• [TEKS DOKUMEN]
“Khawatir adalah satu kata yang tidak saya ijinkan untuk saya pakai pada diri saya.” (Dwight D. Eisenhower)
Seorang ibu sangat gelisah dan cemas karena sang anak, perempuan yang masih remaja, belum juga pulang dari sekolah, padahal biasanya pukul 18.00 paling lambat si anak sudah sampai di rumah.
Kalau pun ada keterlambatan, si anak biasanya menelepon. Dalam kecemasan ini, telepon sang anak tak tersambung. Nampaknya tak diangkat.
Sementara itu, seorang kawan saya khawatir melihat perkembangan suku bunga acuan Bank Indonesia. Ia yang sedang mencicil rumahnya khawatir suku bunga akan naik lagi. Cicilan akan ikut naik padahal dengan besar cicilan yang sekarang ia sudah sangat mengencangkan ikat pinggang.
Pada musim hujan yang rawan antara Januari hingga Maret, masyarakat khawatir akan datangnya bencana banjir. Merepotkan dan sudah tentu merugikan siapa saja.
Khawatir adalah ketakutan, kecemasan, dan kegelisahan terhadap sesuatu hal pada masa mendatang yang belum diketahui dengan pasti. Hal yang dikhawatirkan itu bisa terjadi atau tidak, tidak ada yang dapat memastikannya.
Mengkhawatirkan sesuatu itu jelas sangat merugikan. Dikatakan, “Kelelahan kita seringkali lebih disebabkan bukan oleh pekerjaan, melainkan oleh kecemasan, frustrasi ataupun kebencian,” kata Dale Carnegie, seorang penulis dan konsultan bidang interpersonal skills.
“Kekhawatiran tidak akan merampok hari esok dengan segenap deritanya. Ia hanya melunturkan nikmatnya hari ini,” kata Leo Buscaglia, dikenal sebagai Dokter Cinta, seorang profesor dan motivator ulung.
Eckhart Tolle, seorang penulis Jerman yang menulis buku laris The Power of Now menerangkannya secara jelas, “Apakah Anda khawatir? Apakah Anda memiliki banyak pemikiran bagaimana seandainya? Hal ini berarti Anda sedang mengidentikkan diri dengan pikiran yang memproyeksikan diri menuju situasi masa depan yang imajiner serta menciptakan ketakutan.
Tolle melanjutkan, “Anda tidak akan dapat mengatasi situasi seperti itu karena situasi seperti itu sebenarnya tidak ada. Itu hanya bayang-bayang mental belaka.”

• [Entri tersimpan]

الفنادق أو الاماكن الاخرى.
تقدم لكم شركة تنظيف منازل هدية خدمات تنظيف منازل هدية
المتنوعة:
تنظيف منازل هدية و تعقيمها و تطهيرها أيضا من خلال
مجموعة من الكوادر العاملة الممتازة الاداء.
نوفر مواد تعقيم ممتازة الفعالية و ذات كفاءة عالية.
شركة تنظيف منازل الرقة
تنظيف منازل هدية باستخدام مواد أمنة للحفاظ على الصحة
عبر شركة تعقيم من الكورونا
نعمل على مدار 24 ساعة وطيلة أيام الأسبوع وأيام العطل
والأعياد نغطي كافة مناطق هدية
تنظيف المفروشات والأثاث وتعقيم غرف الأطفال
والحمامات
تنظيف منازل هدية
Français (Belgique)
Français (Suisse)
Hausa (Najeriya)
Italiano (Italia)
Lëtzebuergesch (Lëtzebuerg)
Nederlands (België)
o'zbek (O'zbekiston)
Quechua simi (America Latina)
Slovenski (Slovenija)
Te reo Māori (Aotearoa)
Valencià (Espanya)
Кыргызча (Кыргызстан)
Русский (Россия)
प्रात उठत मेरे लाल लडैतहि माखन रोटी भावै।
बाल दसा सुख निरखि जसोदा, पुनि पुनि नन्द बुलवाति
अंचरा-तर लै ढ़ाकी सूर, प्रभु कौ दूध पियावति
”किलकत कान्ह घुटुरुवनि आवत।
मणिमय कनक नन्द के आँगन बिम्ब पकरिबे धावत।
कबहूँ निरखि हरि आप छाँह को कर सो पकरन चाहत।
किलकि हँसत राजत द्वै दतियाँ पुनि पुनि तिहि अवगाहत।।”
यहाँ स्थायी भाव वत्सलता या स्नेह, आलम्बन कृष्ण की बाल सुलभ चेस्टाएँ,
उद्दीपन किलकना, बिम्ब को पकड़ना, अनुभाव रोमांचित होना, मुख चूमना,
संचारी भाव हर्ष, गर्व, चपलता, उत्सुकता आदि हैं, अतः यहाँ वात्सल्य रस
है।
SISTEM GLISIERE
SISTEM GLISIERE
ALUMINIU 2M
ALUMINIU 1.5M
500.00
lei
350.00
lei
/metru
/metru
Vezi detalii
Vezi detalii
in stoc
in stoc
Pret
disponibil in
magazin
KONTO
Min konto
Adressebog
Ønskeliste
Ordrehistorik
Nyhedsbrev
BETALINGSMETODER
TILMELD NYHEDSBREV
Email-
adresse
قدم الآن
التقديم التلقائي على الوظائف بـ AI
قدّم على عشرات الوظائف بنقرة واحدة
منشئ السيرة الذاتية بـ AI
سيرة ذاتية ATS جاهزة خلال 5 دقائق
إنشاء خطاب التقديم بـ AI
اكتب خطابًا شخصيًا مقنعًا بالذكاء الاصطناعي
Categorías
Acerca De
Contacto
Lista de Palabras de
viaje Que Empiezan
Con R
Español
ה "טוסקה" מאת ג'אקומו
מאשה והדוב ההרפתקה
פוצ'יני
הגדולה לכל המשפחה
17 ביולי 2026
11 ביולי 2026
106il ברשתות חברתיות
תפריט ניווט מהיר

• [KETENTUAN TUGAS]
[a] Jawablah pertanyaan tentang teks mengenai kekhawatiran ini:
(i) Pukul berapa paling lambat sang anak biasanya sudah sampai di rumah?
(ii) Di antara bulan apa saja musim hujan yang rawan banjir?
(iii) Apa judul buku laris karya Eckhart Tolle?
[b] Lanjutkan teks tentang kekhawatiran mulai dari kalimat terakhirnya.
Entri tersimpan tidak diperlukan untuk mengerjakan tugas.

• [KUNCI JAWABAN]
[a]
(i) Pukul 18.00.
(ii) Antara Januari hingga Maret.
(iii) The Power of Now.

[b]
Para tetua sering mengingatkan agar kita tak gemar menabur benih pemikiran seperti dikatakan Eckhart di atas yaitu ‘bagaimana seandainya’. Apalagi bila pikiran itu dilandasi dengan prasangka-prasangka negatif.
Idiom bagaimana seandainya, dalam kosakata Indonesia lebih sering disampaikan sebagai ‘jangan-jangan’. Jangan-jangan si Puteri ternyata diculik orang, dalam kekhawatiran ibu di atas?
Dalam contoh kawan yang meminjam uang ke bank untuk pemilikan rumahnya, ia mungkin mengatakan, “Jangan-jangan bunga bank saya akan naik 100%?” Jangan-jangan dalam perjalanan mencicil ini aku di PHK ? Dan jangan-jangan lain yang tak terkira batasnya. Jangan-jangan hujannya akan lebih lebat lagi tahun ini.
Dalam kasus ibu yang menunggu sang anak, alih-alih mencemaskan, mencoba usaha lain, misalnya menelepon kawan si anak atau orang tua kawan si anak adalah hal yang lebih baik dan bermanfaat. Adapun selebihnya, silahkan berdoa, sebagaimana nasihat Martin Luther “Berdoalah, dan biarkan kekhawatiran menjadi urusan Tuhan.”
Usaha sang kawan untuk memiliki rumah sendiri, dengan cara mencicil adalah usaha yang baik. Kalau dia sekarang cemas karena potensi suku bunga yang akan terus naik, itulah tantangan yang memang layak diperhitungkan pada saat ia menandatangani akad kredit pemilikan rumahnya.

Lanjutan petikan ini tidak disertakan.